* Written task 1 *
In the passage on Debord below, list the fields that the writer says people like the writer follow and find the theory of the spectacle apt to.

* Extracted text *
Debord’s book was in essence a left-libertarian critique of consumer capitalism and the dreamlike state into which commodity fetishism leads us. He argued that late-stage capitalism had, already by the 1960s, turned people in the West into spectators and events into mere representations of reality — spectacle in his very useful term. Images were all, or nearly all:

“All that was once directly lived has become mere representation…. The spectacle is not a collection of images; rather, it is a social relationship between people that is mediated by images.”

Debord’s concerns ran to art, culture, society, theory (and drinking, he was pleased enough to note in Panegyric, a brief book he wrote late in life). He seems to have had no mind for foreign policy or foreign affairs altogether — although he designed and published a war game with his wife, Alice Becker–Ho, in the 1980s.

Taking I hope not too much license, we find now that the theory of representation, of the spectacle, of the social and political centrality of image are very apt to those of us who follow international relations, war and, to get specific about it, late-imperial America.

* Extracted data *
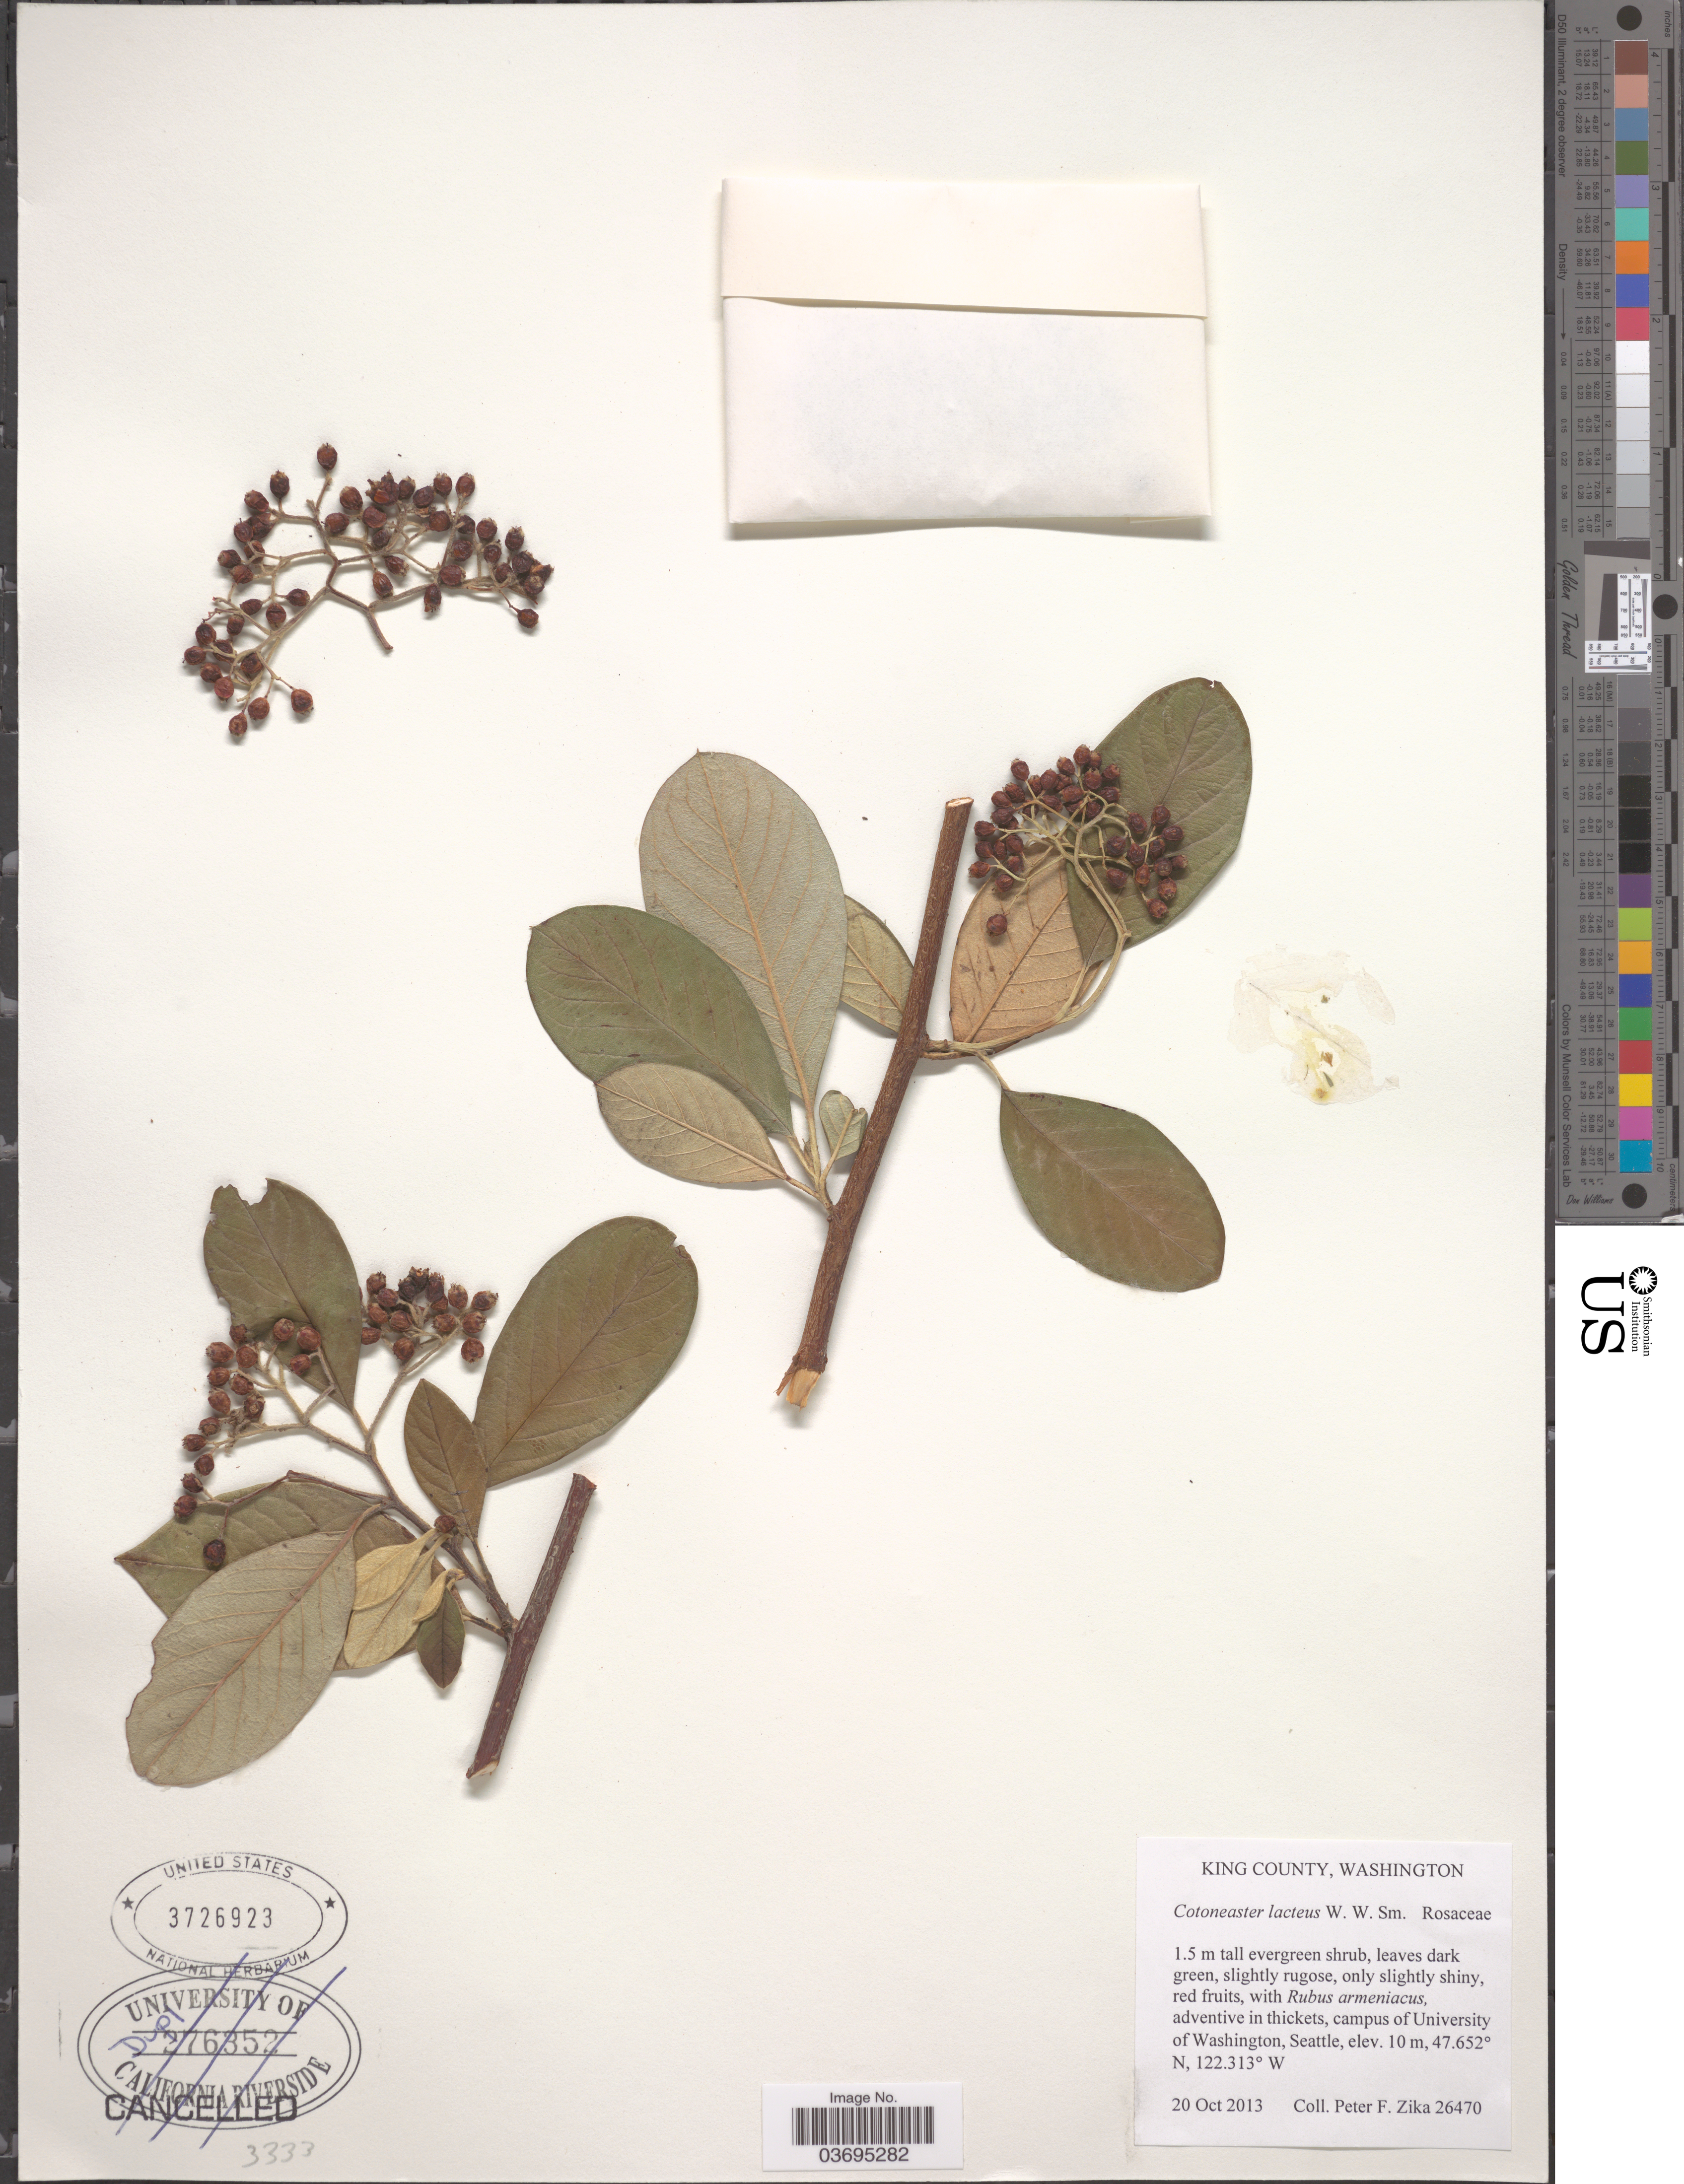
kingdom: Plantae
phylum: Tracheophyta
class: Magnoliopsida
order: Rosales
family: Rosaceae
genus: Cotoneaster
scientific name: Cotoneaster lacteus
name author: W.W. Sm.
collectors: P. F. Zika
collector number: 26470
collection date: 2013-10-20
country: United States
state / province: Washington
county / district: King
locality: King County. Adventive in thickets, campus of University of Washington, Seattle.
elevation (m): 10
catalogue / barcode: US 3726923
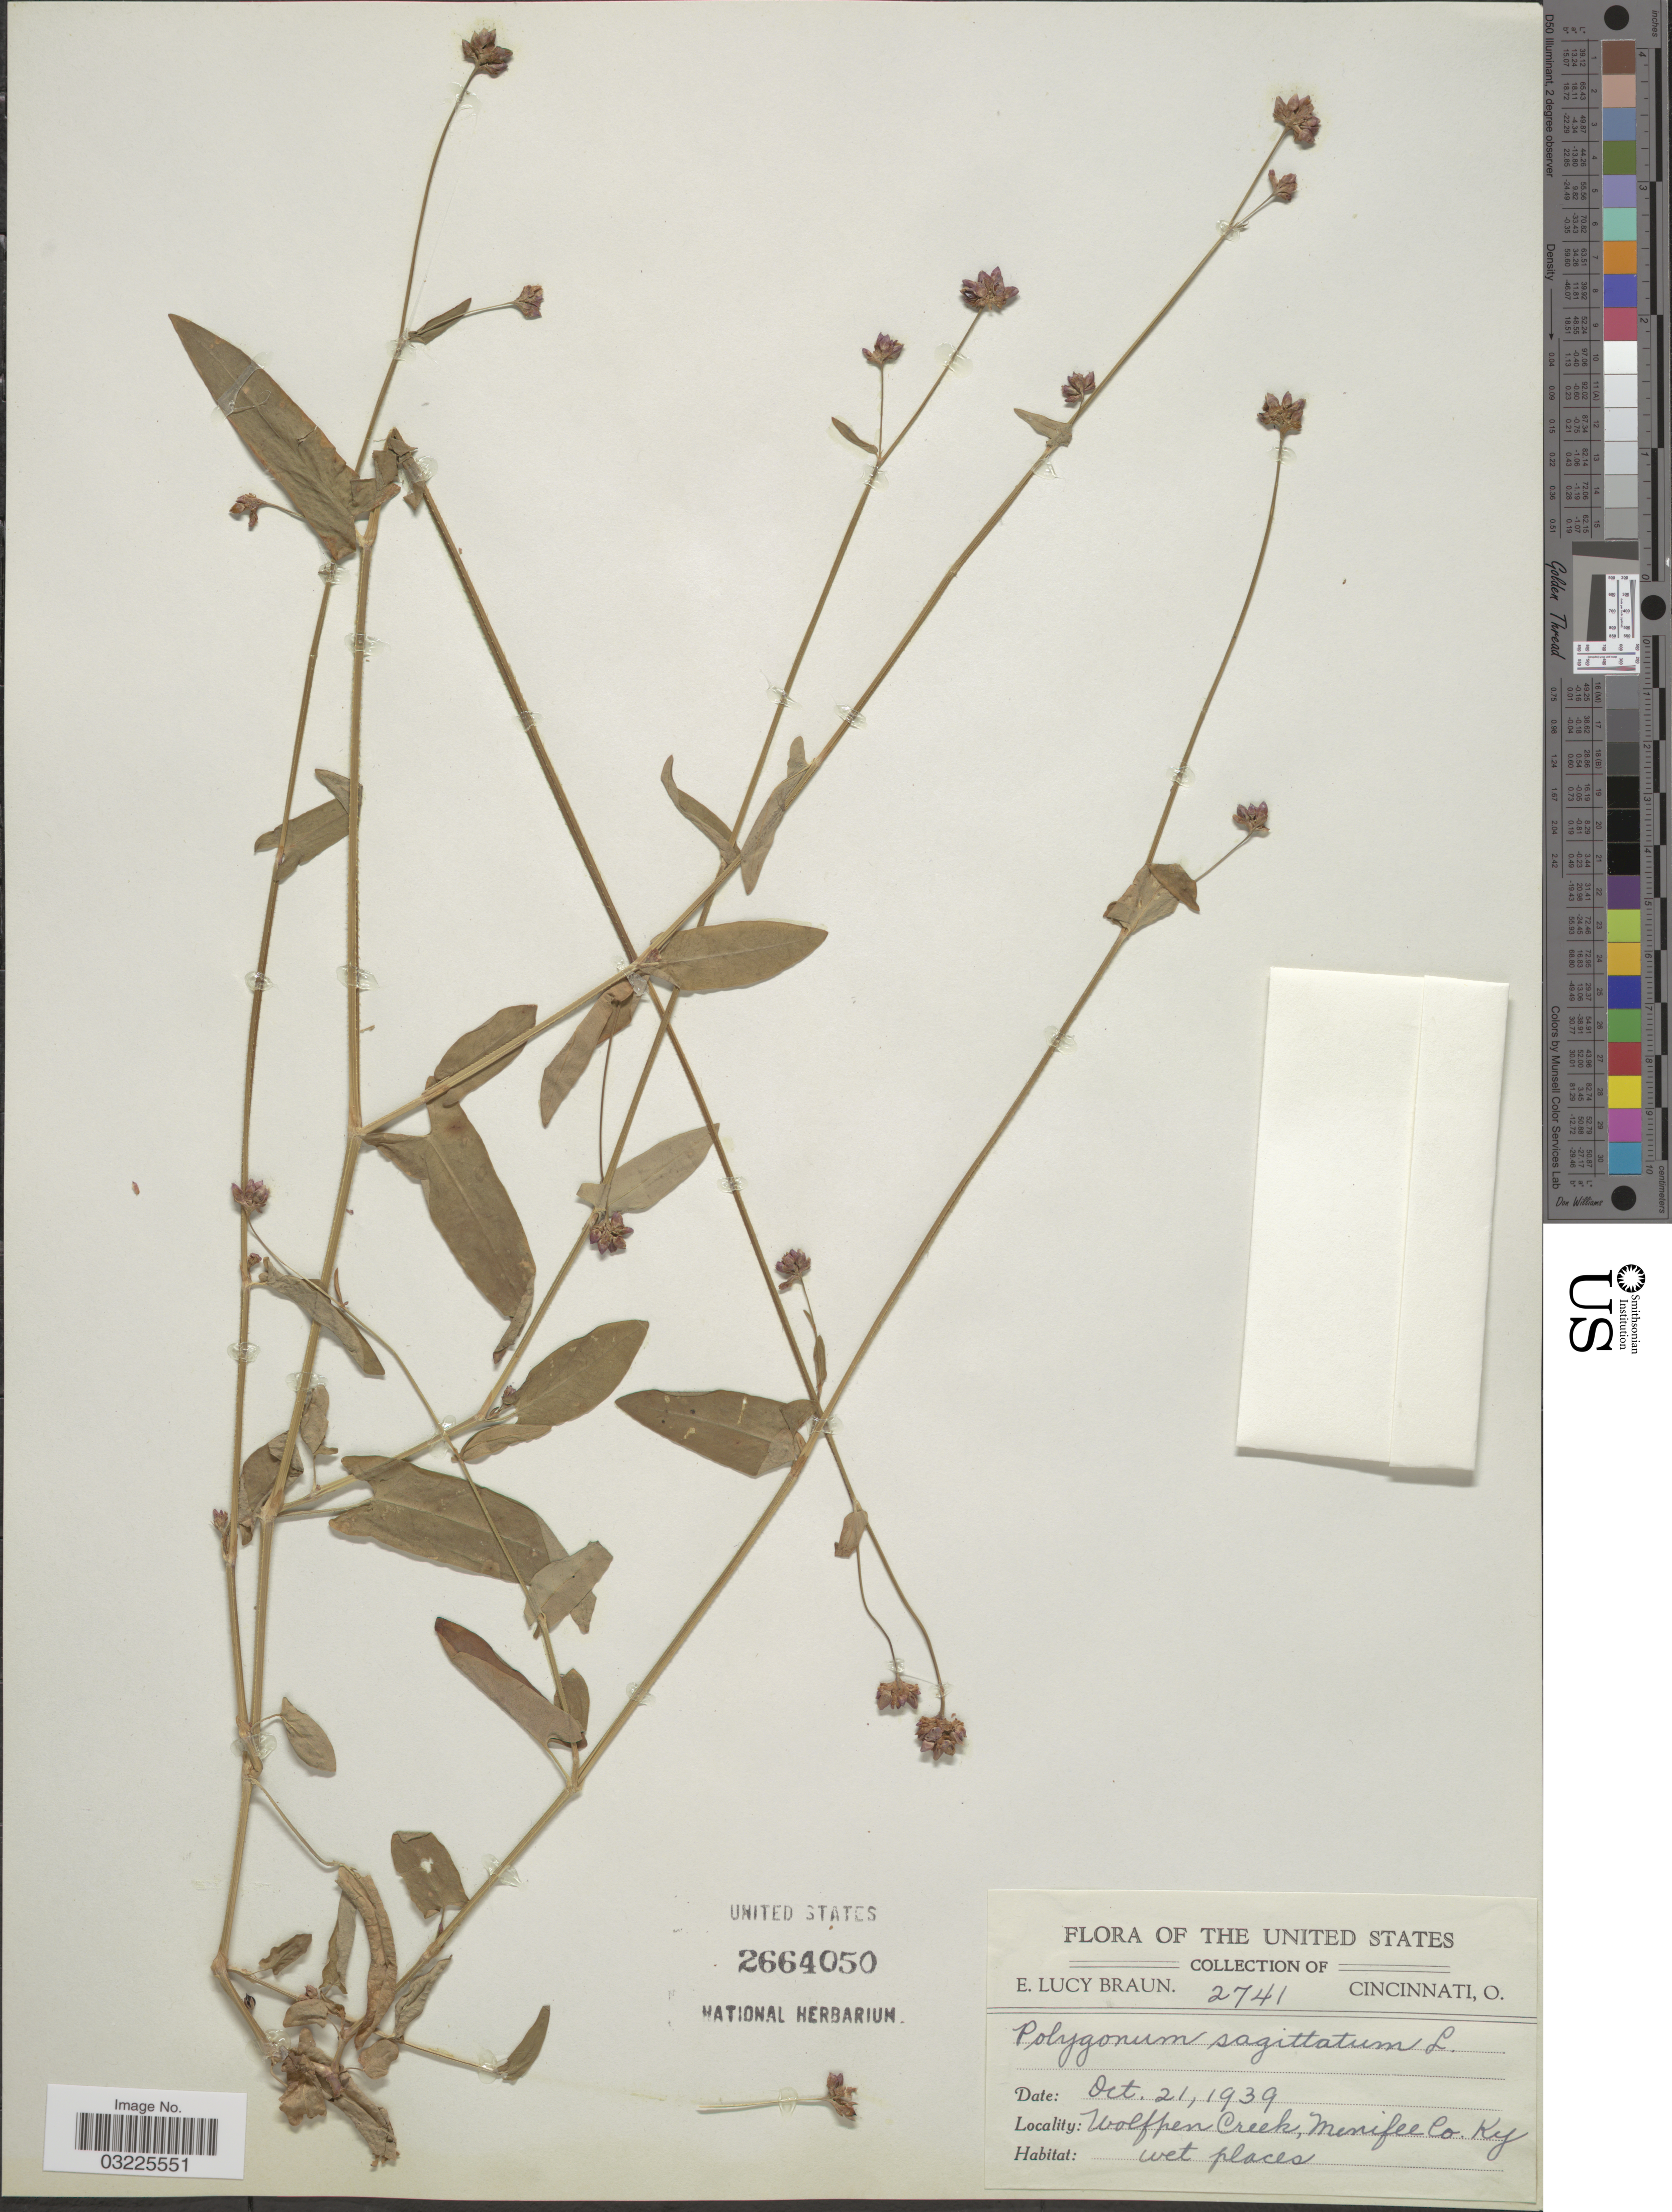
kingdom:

* Written task 2 *
Format the stretch of the listing from the line containing "name author: W.W. Sm." through the end of the listing as a JSON list of strings, one string per line. Leave out blank lines and the pictures.

* Written solution 1 *
- international relations
- war
- late-imperial America

* Written solution 2 *
[
  "name author: W.W. Sm.",
  "collectors: P. F. Zika",
  "collector number: 26470",
  "collection date: 2013-10-20",
  "country: United States",
  "state / province: Washington",
  "county / district: King",
  "locality: King County. Adventive in thickets, campus of University of Washington, Seattle.",
  "elevation (m): 10",
  "catalogue / barcode: US 3726923",
  "kingdom:"
]